Une belle balade en belles compagnies
Ce film sent bon comme un dimanche de vacances à la campagne en été.
Tout y est doux, feutré, sans violence ni éclat. On avance au rythme des rencontres, des souvenirs, des petits regards amoureux qui forment ce long chemin tranquille.
L’atmosphère des balades sur les routes de campagne, longeant parfois les cours d’eau, les rencontres imprévues, la solitude douce d’un personnage qui avance simplement porté par le vent du passé, me font penser au manga Rémi Sans famille dans ce film.
Pas pour le drame mais pour l’atmosphère des balades sur les routes de campagnes et les rencontres imprévues.
Le film offre aussi une jolie surprise de casting d’acteurs et d’actrices que je n’avais pas revus depuis longtemps. Comme des invités d’honneur dans une fête du souvenirs, chacun apparaît pour un moment suspendu avec douceur.
Il y a aussi dans ce film une écriture assez remarquable.
J’ai trouvé les dialogues ciselés avec soins et jamais appuyés.
Ils disent parfois beaucoup avec très peu.
Il y a pour moi de la poésie dans les mots, de la tendresse dans les silences, et un vrai amour de la langue.
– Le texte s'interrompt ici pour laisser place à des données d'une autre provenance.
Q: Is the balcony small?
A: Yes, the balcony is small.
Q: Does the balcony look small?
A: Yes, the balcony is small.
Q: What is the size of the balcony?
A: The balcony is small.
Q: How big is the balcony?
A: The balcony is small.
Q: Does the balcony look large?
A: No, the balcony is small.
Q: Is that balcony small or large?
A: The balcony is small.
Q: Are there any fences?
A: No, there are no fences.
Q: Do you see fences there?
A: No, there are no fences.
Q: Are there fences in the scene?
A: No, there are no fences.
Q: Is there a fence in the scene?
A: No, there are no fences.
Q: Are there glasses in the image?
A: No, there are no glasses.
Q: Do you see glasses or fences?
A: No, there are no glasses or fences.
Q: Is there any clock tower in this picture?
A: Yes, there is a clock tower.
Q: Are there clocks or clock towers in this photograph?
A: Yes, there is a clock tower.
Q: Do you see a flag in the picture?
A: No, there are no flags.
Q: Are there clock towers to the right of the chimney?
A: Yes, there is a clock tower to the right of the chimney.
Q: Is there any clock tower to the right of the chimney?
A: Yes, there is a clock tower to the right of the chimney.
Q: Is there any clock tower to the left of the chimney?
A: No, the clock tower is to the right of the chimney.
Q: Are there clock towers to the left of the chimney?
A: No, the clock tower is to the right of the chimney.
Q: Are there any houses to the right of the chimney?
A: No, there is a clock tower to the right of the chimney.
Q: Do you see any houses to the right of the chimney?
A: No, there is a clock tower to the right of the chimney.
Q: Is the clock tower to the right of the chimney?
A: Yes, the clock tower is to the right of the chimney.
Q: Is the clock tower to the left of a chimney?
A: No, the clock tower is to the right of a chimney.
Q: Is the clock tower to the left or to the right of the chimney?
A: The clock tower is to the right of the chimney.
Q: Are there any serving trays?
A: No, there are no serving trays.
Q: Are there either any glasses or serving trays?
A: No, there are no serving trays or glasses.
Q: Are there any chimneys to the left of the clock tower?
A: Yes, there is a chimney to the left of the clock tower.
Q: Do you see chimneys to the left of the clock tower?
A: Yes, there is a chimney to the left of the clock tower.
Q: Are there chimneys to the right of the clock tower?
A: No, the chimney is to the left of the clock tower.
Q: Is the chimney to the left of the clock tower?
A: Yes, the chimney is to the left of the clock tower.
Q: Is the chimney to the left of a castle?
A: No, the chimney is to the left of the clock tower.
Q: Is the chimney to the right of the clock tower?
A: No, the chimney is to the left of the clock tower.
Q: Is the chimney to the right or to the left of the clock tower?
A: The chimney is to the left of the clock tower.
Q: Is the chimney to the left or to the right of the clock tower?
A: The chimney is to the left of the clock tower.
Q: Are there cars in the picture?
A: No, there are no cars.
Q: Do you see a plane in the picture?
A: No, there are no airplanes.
C’est un des points forts du film. Il est bien écrit, avec des dialogues que j’ai pris plaisir à écouter, et ça mérite d’être mentionné.
Le titre finalement, ne désigne peut-être pas le héros… mais le spectateur.
Car j’ai regardé ce film comme en pyjama : tranquille, à l’abri, prêt à me laisser bercer. Et dans ce monde qui va si vite, ça fait du bien.
À sa manière, Victor m’a aussi fait penser à Vernon Subutex, excellente série que je recommande à ceux qui ne la connaissent pas. Deux hommes en errance, qui revisitent leur passé. Mais là où Vernon affronte le chaos urbain de Paris, Victor traverse les paysages paisibles de la campagne.